Bienvenidos a Colombia

The first thing you notice when you arrive in a place like Colombia is the music. The salsa is everywhere! Airport terminal? Check. Taxi? Check. Hostel? Check. Even a trip to the supermarket has a soundtrack. You truly can’t get away from it, and I LOVE that. I’m sure I heard more salsa in my first morning in the country than in the previous couple of years combined. No complaints, though. Gotta love the hot rhythms of Latin America!

I quickly settled into a simple routine of waking up early, eating a tasty breakfast, reading (The Road to Fatima Gate, can highly recommend to anyone interested in understanding the geopolitical mess that is the Middle East), doing some work, grabbing lunch and then cracking on a bit more in the afternoon. I found a fantastic vegetarian restaurant (called Loto Azul – the blue lotus!) a few blocks from the hostel and went there almost every day. How could I not? You can get a very generous tasty meal for around 3€, which is an absolute steal! It was during one of my visits to the restaurant that – due to the thick accent of one of the waitresses – I ended up with a glass of tamarind juice to accompany my food. Now, I’ve got nothing against tamarind (had never even heard about it) but let me tell you… it’s definitely an acquired taste. And one I clearly still haven’t acquired! Do not recommend. Not without a lot of sugar, at least.

Feeding time at the zoo!

I also went on several walks around La Candelaria, where the effects of the altitude forced me to pretty much slow down from my usual fast pace. Not an easy feat, let me tell you, but  breathing while wearing a mask was proving to be quite challenging. It would actually take me a couple of days (and a few litres of water) before I could climb a flight of stairs and not feel a light shortness of breath. My walks were limited to La Candelaria, the very charming historic district, and surrounding areas – with plans do a more thorough visit upon my return in a few months. There are many museums (most of them free!), squares, and churches to explore. I can’t wait!

The colonial charm of La Candelaria.
Bustling Carrera 7, the heart of the downtown.

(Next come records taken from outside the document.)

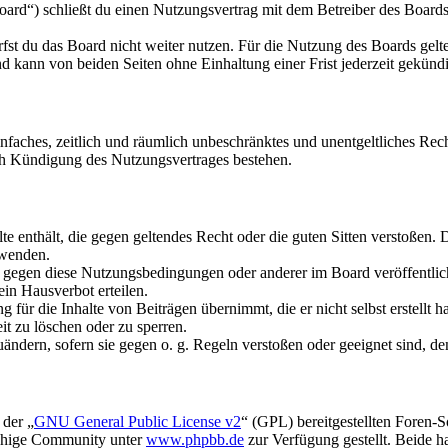
rd“) schließt du einen Nutzungsvertrag mit dem Betreiber des Boards 
fst du das Board nicht weiter nutzen. Für die Nutzung des Boards gelten
 kann von beiden Seiten ohne Einhaltung einer Frist jederzeit gekünd
 einfaches, zeitlich und räumlich unbeschränktes und unentgeltliches R
ch Kündigung des Nutzungsvertrages bestehen.
alte enthält, die gegen geltendes Recht oder die guten Sitten verstoßen. 
rwenden.
n gegen diese Nutzungsbedingungen oder anderer im Board veröffentli
in Hausverbot erteilen.
für die Inhalte von Beiträgen übernimmt, die er nicht selbst erstellt 
it zu löschen oder zu sperren.
uändern, sofern sie gegen o. g. Regeln verstoßen oder geeignet sind, 
 der „
GNU General Public License v2
“ (GPL) bereitgestellten Foren-
achige Community unter
www.phpbb.de
zur Verfügung gestellt. Beide h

Before I left Portugal I was worried it would be cold in Bogotá because the weather forecast predicted lower temperatures than Lisbon and a huge chance of rain. However, the cold seemed pretty tame in comparison despite the altitude. Probably something to do with the fact Lisbon is “blessed” with a chilly Atlantic breeze? I’m no weather expert, but I wouldn’t be surprised. Either way, I mostly walked around in a long sleeve or light jacket and wasn’t cold once. It didn’t really rain during my stay except for the one time where it rained. Hard. Did I get caught in the middle of it? Of course I did! And I can assure you hilly cities with less-than-great drainage systems and torrential rains do not go hand in hand. My feet got soaked very quickly as I attempted to cross the flooded roads on my way back to the hostel.

When it rains, it pours.

When I woke up in Bogotá the morning after I arrived (and every morning after that) I felt inspired to make things happen, which was exactly what I’d been after – I felt rejuvenated, sort of. Walking around town and soaking up the atmosphere gave me an energy boost that allowed me not to lose my focus. I was in Colombia for a reason – no excuses this time around, right? Contrary to last time, I fell in love with the city right away. It welcomed me with open arms and made me feel part of it, which is something that doesn’t happen all the time. And when it does, I embrace it. I liked Bogotá so much I did wonder whether going to Santa Marta after a week was actually the right decision. But that’s a tale for another day!